* 文書抜粋
______________________________
会議で発表したホロコースト生き残りでノーベル賞受賞者エリ・ウィーゼル氏は、反ユダヤ主義を大昔からはびこるウィルスであると表現し、ユダヤ人を憎むものはすべての少数民族を憎み、また、自分自身をも憎むものであると語っている。

現在イスラム社会では、反ユダヤ主義がユダヤ人やイスラエルに対する暴力扇動に利用されているともウィーゼル氏は語っている。事実、サウジのアブダラ皇太子などは、テロが起こりやすい自国の土壌を棚に上げて、国内でのテロをシオニストのせいにしている。

世界はいつもこのように何もかもをユダヤ人のせいにし、彼らを憎悪しその虐殺を許してきた。その結果が、現在世界中で激化しているテロである。国連で反ユダヤ主義についての会議が開催されたということは、世界が、今ここに来てようやく本気で反ユダヤ主義対処に取り組む必要性を感じ始めたということだろうか。

知人の東ヨーロッパ出身の女性がかつて言った。「ユダヤ人は邪悪である」と。彼女の生まれ育った国にユダヤ人が住んでいたとは思えない。たった一人のユダヤ人を知ることもない彼女がなぜユダヤ人を邪悪であると言えるだろう。
______________________________
* 項目一覧

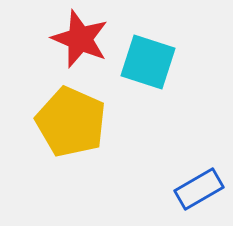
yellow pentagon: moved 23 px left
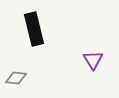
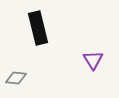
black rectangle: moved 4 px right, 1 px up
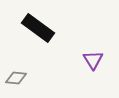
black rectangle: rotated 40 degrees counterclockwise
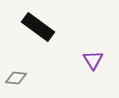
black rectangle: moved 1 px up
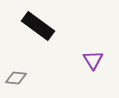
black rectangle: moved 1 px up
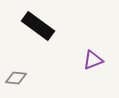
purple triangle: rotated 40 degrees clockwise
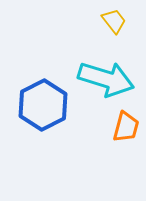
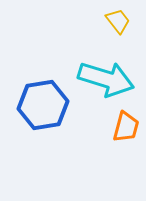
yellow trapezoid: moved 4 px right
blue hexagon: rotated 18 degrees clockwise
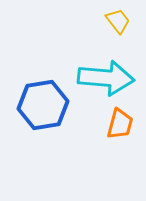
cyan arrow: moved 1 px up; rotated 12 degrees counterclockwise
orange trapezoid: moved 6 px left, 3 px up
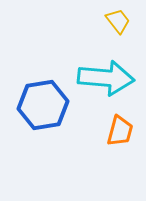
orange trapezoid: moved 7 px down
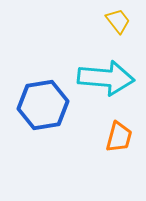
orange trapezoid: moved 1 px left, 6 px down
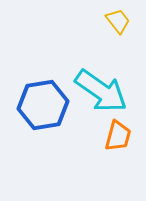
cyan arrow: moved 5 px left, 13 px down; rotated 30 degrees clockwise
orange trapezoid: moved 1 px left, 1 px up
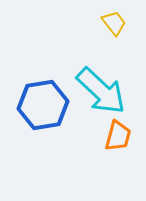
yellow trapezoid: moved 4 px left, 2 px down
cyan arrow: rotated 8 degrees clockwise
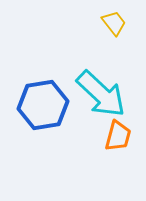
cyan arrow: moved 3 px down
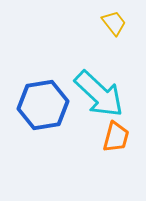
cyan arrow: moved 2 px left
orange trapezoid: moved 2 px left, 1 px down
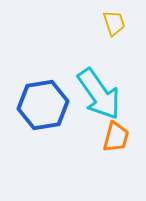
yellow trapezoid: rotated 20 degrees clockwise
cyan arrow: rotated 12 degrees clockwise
______________________________
* 課題一覧
- A) 反ユダヤ主義についての文章のうち、「会議で発表したホロコースト生」から「を邪悪であると言えるだろう。」までを、その語句も含めて一字一句違えずに書き写してもらえますか。
- B) 反ユダヤ主義についての文章を、最後の文の後から書き継いでもらえますか。
これらの記録は、反ユダヤ主義についての文章とは関係がありません。

* 回答一覧
- A)
会議で発表したホロコースト生き残りでノーベル賞受賞者エリ・ウィーゼル氏は、反ユダヤ主義を大昔からはびこるウィルスであると表現し、ユダヤ人を憎むものはすべての少数民族を憎み、また、自分自身をも憎むものであると語っている。

現在イスラム社会では、反ユダヤ主義がユダヤ人やイスラエルに対する暴力扇動に利用されているともウィーゼル氏は語っている。事実、サウジのアブダラ皇太子などは、テロが起こりやすい自国の土壌を棚に上げて、国内でのテロをシオニストのせいにしている。

世界はいつもこのように何もかもをユダヤ人のせいにし、彼らを憎悪しその虐殺を許してきた。その結果が、現在世界中で激化しているテロである。国連で反ユダヤ主義についての会議が開催されたということは、世界が、今ここに来てようやく本気で反ユダヤ主義対処に取り組む必要性を感じ始めたということだろうか。

知人の東ヨーロッパ出身の女性がかつて言った。「ユダヤ人は邪悪である」と。彼女の生まれ育った国にユダヤ人が住んでいたとは思えない。たった一人のユダヤ人を知ることもない彼女がなぜユダヤ人を邪悪であると言えるだろう。

- B)
ユダヤ人がほとんどいない日本の掲示板でも、イスラエルやユダヤを扱うところでは、必ずといっていいほど「ユダ公に死を」と言った書き込みがなされる。彼らもまた、人生の中で一人のユダヤ人に知り合う機会さえない。彼らの偏見は日本で大量に出版されているユダヤ人陰謀説に基づいているだけなのだ。

以前に紹介したワリッド・シューバット氏は、パレスチナの憎しみをあおる教育が対イスラエルのテロにつながっていると指摘している。世界は、変わらなければならない。今の世代の意識を変えることは難しいかもしれないが、正しい教育を通して、次世代の子どもたちやその子どもたちを偏見のない人間に育て上げることは可能なはずだ。

今回の画期的な国連の総会をきっかけにし、世界が本気で反ユダヤ主義に対処していくことを切に願うばかりである。(2004年6月25日)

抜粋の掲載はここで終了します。